== What to do ==
**1)** According to the John Fleming biography, who raised and educated Fleming after his parents died?
**2)** Say whether each statement agrees with the John Fleming biography, answering yes or no and quoting the words that decide it: (a) Fleming was promoted to sergeant in November 1862. (b) Fleming settled in Jamaica, Queens, with his two brothers. (c) Fleming entered the army with the rank of corporal.
**3)** Carry the John Fleming biography on from its last sentence.

== Document section ==
= John Fleming (New York judge) =

American judge

John Fleming (June 1, 1842 – April 19, 1918) was an Irish-American lawyer and judge.

== Life ==
Fleming was born on June 1, 1842, in County Monaghan, Ireland, the son of William Fleming and Mary O'Neill. His parents died when he was five, after which he was raised and educated by his maternal uncle James O'Neill.

In 1856, he immigrated to America and settled in Jamaica, Queens, New York, with his four sisters. He attended public school for two years, after which he became a clerk for Watson & Mears. He briefly attended Rev. Matthew Hunting's private school. At the encouragement of Judge Armstrong, he began to study law in the office of Armstrong & Fosdick until the American Civil War interrupted his studies.

In August 1862, Fleming enlisted as a private in Company A. of the 165th New York Infantry Regiment. In September 1862, he was promoted to corporal. In November 1862, he was promoted to sergeant. In November 1863, he was promoted to first sergeant. He was honorably discharged in September 1865. He participated in movements along the James River and was in the Battles of Cedar Creek, Winchester, Plains Store, Ponchatoula, Sabine Cross Roads, Pleasant Hill, Cane River, Mausura Plains, and Port Hudson. He responded to General Banks' call for volunteers for the last assault on Port Hudson.

== Data records ==
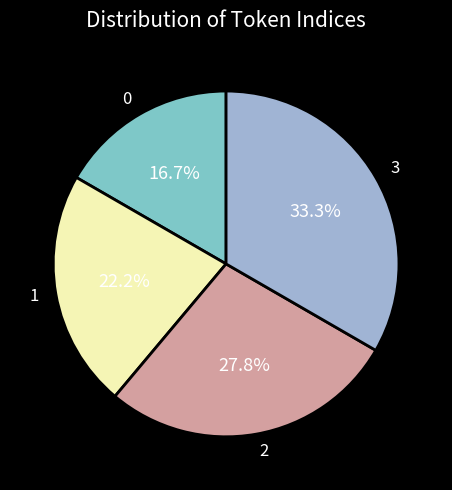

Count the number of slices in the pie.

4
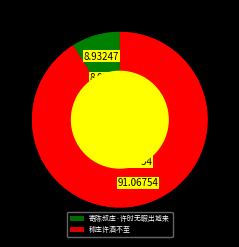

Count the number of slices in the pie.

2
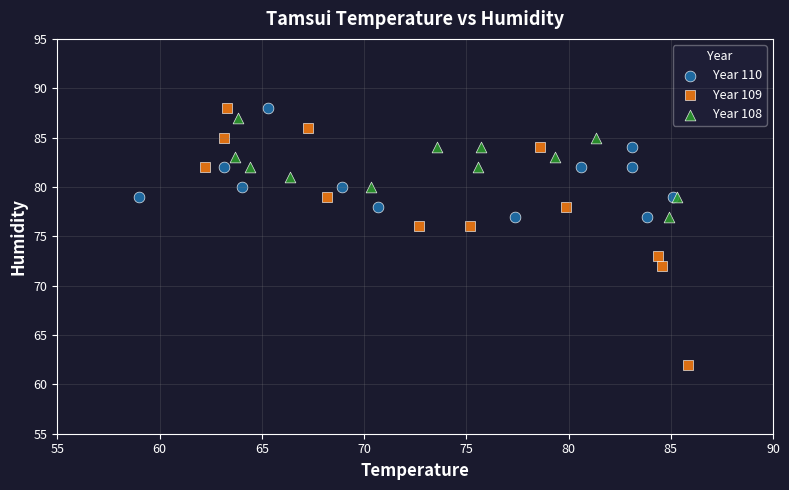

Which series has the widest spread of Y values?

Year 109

--

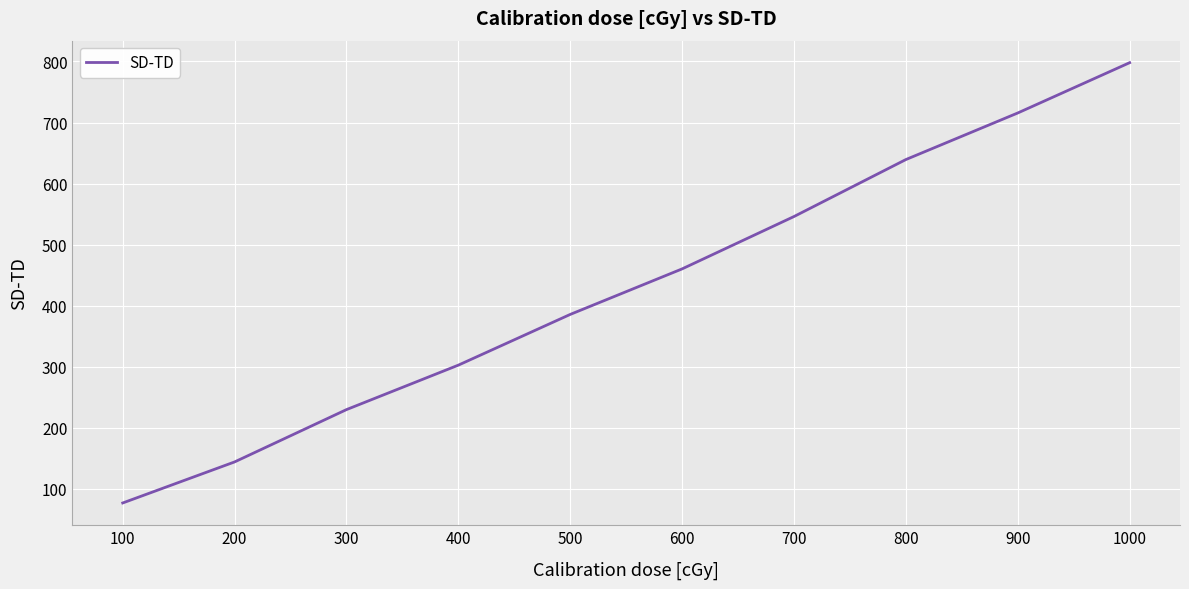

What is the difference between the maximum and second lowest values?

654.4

== Answers by item ==
**1)** His maternal uncle, James O'Neill.

**2)**
(a) Yes: "In November 1862, he was promoted to sergeant."
(b) No: "settled in Jamaica, Queens, New York, with his four sisters."
(c) No: "Fleming enlisted as a private in Company A. of the 165th New York Infantry Regiment."

**3)**
After the war, Fleming returned to studying law with Armstrong & Fosdick and was admitted to the bar in 1866. He continued working in the same office until 1870, when he made a visit to Ireland. Upon his return, he opened his own law office and started a general law practice. He served as village trustee for six years. In 1883, after Governor Grover Cleveland removed District Attorney Benjamin W. Downing for bribery, the governor appointed him Queens County District Attorney. A few days later, the Democratic Party nominated him as their candidate for the office and he won the election against Republican William J. Youngs. As district attorney, he prosecuted a large number of murder trials. After his first term, the Democratic Party gave their nomination to Thomas F. McGowan. McGowan won the election, but a few months later it was revealed that as town supervisor he was defaulter of $40,000, and he fled. The District Attorney position now vacant, Judge Bartlett of the court of oyer and toyer appointed Fleming to handle the criminal business of the term. Governor Hill officially appointed him as District Attorney in August 1887, and he was elected to the office in 1887 and re-election in 1890. During this term, he fought against pool selling and gambling in Long Island City and had Mayor Gleason arrested for an assault. In response, Gleason used his influence to ensure Fleming's defeat in the 1893 election. He also prosecuted officers of the Western Union Telegraph Company for permitting its wires to be used for illegal enterprises. In 1896, he unsuccessfully ran as the Democratic candidate for the New York Supreme Court.

In 1898, Mayor Van Wyck appointed Fleming Justice of Special Sessions for the Second District. He served as Justice until December 31, 1915, when he retired as Justice after 17 years on the bench.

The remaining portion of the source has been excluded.